After stocks fell sharply earlier this year as new tariffs were rolled out, the average American households’ net worth fell for the first time in almost two years. Many, but not all of them, are expected to bounce back as the worst of the tariffs have been paused or rolled back.
The Federal Reserve said last week that household net worth decreased to $169.3 trillion in the first quarter of 2025. That’s a $1.6 trillion drop, and the first decline since the second quarter of 2023. Household net worth was at a record high in 2024’s fourth quarter.
The majority of this decline is likely attributed to the drop in stock values after President Donald Trump’s tariff announcements worried investors and consumers. The S&P 500, a key indicator of how well American companies and their stocks are doing, fell by almost 20% from February to April.
However, after Trump pulled back or temporarily paused the most extreme tariffs, the S&P bounced back and now stands only 1.5% below its peak in February.

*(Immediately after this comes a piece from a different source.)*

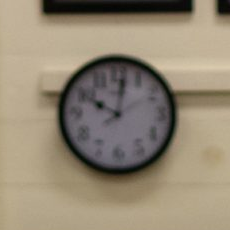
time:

The market’s recovery should help the roughly 60% of households that hold stocks recover a portion of their net worth in the second quarter, said Priscilla Thiagamoorthy, senior economist at BMO Bank.
However, Thiagamoorthy said lower- and middle-income households are less likely to see a significant gain in their net worth as the stock market improves.
“Lower- and middle-income families have far less invested in the stock market compared to the ultra wealthy,” Thiagamoorthy said. “Higher stock values push up net worth, but these households aren’t experiencing that wealth effect in the same way.”
Additionally, Thiagamoorthy said lower- and middle-income households still feel pinched by food inflation, which remains relatively high, since they typically spend a larger share of their income on groceries.